Malheureusement depuis des années, ce dossier traîne en longueur et de l’aveu même du ministre provincial de l’Environnement, de la Lutte contre les changements climatiques, de la Faune et des Parcs Benoit Charrette le caribou forestier ne fait pas le poids face aux enjeux économiques reliés aux milliers d’emplois du domaine forestier. Étonné? Pas du tout, même le premier ministre du Québec de l’époque Philippe Couillard avait affirmé en 2014 qu’il ne sacrifierait pas une seule job en forêt pour le caribou. Si on parcourt toute la littérature concernant le caribou forestier depuis plus de 20 ans, on ne peut que constater qu’il n’y a jamais eu de volonté sérieuse de faire quoi que ce soit pour sauver cet emblème de la forêt québécoise de la part de tous les partis politiques portés au pouvoir au Québec. Quand tu es rendu à parquer des caribous dans des enclos c’est que tu as fait la démonstration que ton laxisme sur plusieurs décennies a porté fruit. C’est malheureux mais  la création ou la préservation des emplois ça se convertit en votes, pas les caribous mais est-ce une façon responsable de gérer en 2024? Poser la question c’est y répondre.

Les dés étaient donc pipés depuis très longtemps et je ne suis aucunement surpris qu’après toutes ces années, le gouvernement fédéral passe de la parole aux actes. En fait, le ministre fédéral Steven Guilbault ne fait que respecter les engagements qu’il a acceptés lorsqu’il a été promu à la tête du Ministère de l’Environnement et des Changements climatiques (ECCC). Est-ce qu’on peut en dire autant de notre ministre provincial de l’Environnement, de la Lutte contre les changements climatiques, de la Faune et des Parcs Benoit Charrette? Malheureusement non et cela m’inquiète pour la pérennité de toutes les espèces présentes au Québec. L’industrie forestière est extrêmement importante pour notre économie, tout le monde en convient mais en balayant sous le tapis pendant des décennies des problématiques comme celles du caribou forestier le gouvernement provincial a rempiré la situation et risque maintenant de nuire à cette industrie. Si le dossier du caribou forestier avait été pris au sérieux il y 25 ans, des pistes de solutions viables tant pour l’espèce que pour l’industrie forestière auraient pu être mise en place alors qu’il n’était pas minuit moins une. Au lieu de cela, le gouvernement provincial a joué à l’autruche le plus longtemps possible et aujourd’hui le problème a pris une ampleur telle que seules des mesures draconiennes doivent être envisagées pour assurer la préservation de cette espèce entrainant des répercussions potentiellement très néfastes pour l’industrie forestière. Il y a un dicton qui dit: Tout ce qui traîne finit par se salir. Ça ne peut que s’appliquer parfaitement à ce laxisme volontaire.

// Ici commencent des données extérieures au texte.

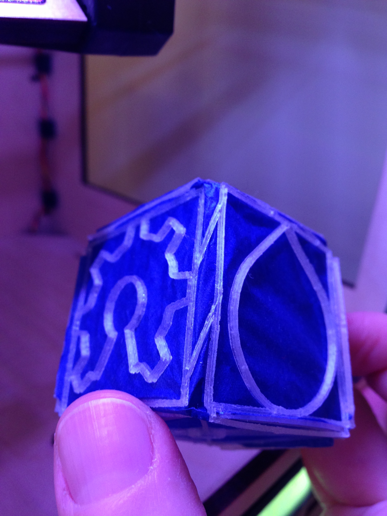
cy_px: 258
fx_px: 492
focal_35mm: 33
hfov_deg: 42.9
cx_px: 194
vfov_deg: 55.4
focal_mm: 4.13
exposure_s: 1/20
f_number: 2.4
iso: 125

Dans le cadre de son décret pour la protection du caribou forestier, le gouvernement fédéral compte soustraire 1,6 million d’hectares à l’industrie forestière. Plus précisément, l’interdiction touche 300 000 hectares de forêt pour protéger l’habitat des hardes de Charlevoix et de Val-d’Or, ainsi qu’un million d’hectares pour la harde du Pipmuacan. Cette mesure vise à atteindre un taux de perturbation maximal de 35 % dans l’aire de répartition de chaque population locale ce à quoi le gouvernement provincial s’était engagé en 2022 sans jamais préciser les actions qu’il envisageait prendre.

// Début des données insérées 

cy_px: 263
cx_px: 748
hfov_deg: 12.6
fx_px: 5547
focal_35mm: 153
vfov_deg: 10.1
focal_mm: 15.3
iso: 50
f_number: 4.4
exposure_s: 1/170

Le décret n’est pas encore en vigueur, car un processus de consultation se poursuivra jusqu’au 15 septembre 2024. Les experts d’ECCC soutiennent qu’ils sont à l’écoute des acteurs du milieu pour peaufiner le décret afin de minimiser les impacts négatifs. « On ne dit pas qu’il n’y aura pas d’impact, mais notre approche vise à établir un équilibre entre la protection et les impacts socioéconomiques », soutenait Marie-Josée Couture dans un article paru dans le Devoir du 4 juillet dernier.

Nous suivrons bien entendu ce dossier, en espérant un dénouement positif tant pour le caribou que l’industrie forestière.